Mmmm, looking at the code, I can see that Trainer ignores the default device indeed. Will fix that soon.

4 Likes

I got a discussion with my mate, He suggested to reinstall GPU driver or restart the server.
I’ll try it and tell what happens to you.
Thanks a lot.

1 Like

Is it implemented?, I could not figure out how to set device one for training i tried above methods.

2 Likes

Hi I am experiencing the same issue when using setfit is there any solution?

Hi @sgugger ,
Did you fix this bug?
Today I faced with the same issue when I set visible GPU to 1, but GPU 0 is still used

import os
os.environ["CUDA_DEVICE_ORDER"] = "PCI_BUS_ID"
os.environ["CUDA_VISIBLE_DEVICES"] = "1"

image

Note: I’m using the latest transformers module in python 3.7

I am having similar issue. Did you manage to get it work?

Same issue. Why when loading a model using .from_pretrained we can specify device_map, but we can’t specify device_map when defining a Trainer?
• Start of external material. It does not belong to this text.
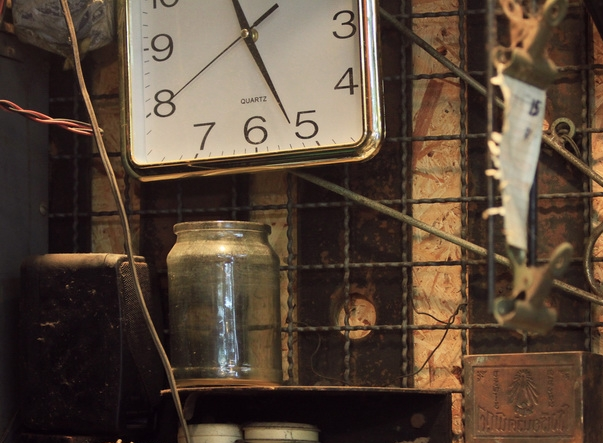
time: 11:26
This issue still exists. Thanks.

Meanwhile, this can do a trick:

trainer = Trainer(
    model = model,
    .
    .
    device=0 # id of the device to use (int) -> for GPU(s): 0, 1 or for CPU: -1
)

sorry to bother you, but what do you mean here?
Trainer doesn’t have a parameter device

1 Like

Is there any solution to this?

Still can’t get Trainer to use a particular device in transformers v4.30.2 even after setting environment variable

import os
os.environ["CUDA_DEVICE_ORDER"] = "PCI_BUS_ID"
os.environ["CUDA_VISIBLE_DEVICES"]= "2"

It still takes GPU device 0

[In]: trainer.args.device
[Out] :device(type='cuda', index=0)

The same issue still exist, literally dealing with this right now

Really? I just did

import torch
torch.cuda.set_device(1)

and it works flawlessly. Doesn’t fix that the models are pretty big relative to my GPU memory and I have to use quite small batch size :smile:

Using torch==2.0.1 and SetFit library.

1 Like

It still doesn’t work. Any updates? Thanks!

pyNVML is kinda terrible but if you can’t access the GPU using pyNVML then the problem is with your Python / Jupyter, not torch or any of the libraries that build on it. !nvidia-smi is not enough to verify that since the command is just sent directly to bash.

Here is the website.

EDIT: But it sounds like the GPU is busy. Are you sure you don’t have another Jupyter session running? Even if it is done training it won’t release the GPU until you shut down the kernel.

A solution that works for me:

import os
os.environ[“CUDA_DEVICE_ORDER”]=“PCI_BUS_ID”
os.environ[“CUDA_VISIBLE_DEVICES”]=“0”

But import this FIRST, before anything from the pytorch or transformer libraries.

4 Likes

Thanks @josejames00, your solution works to me.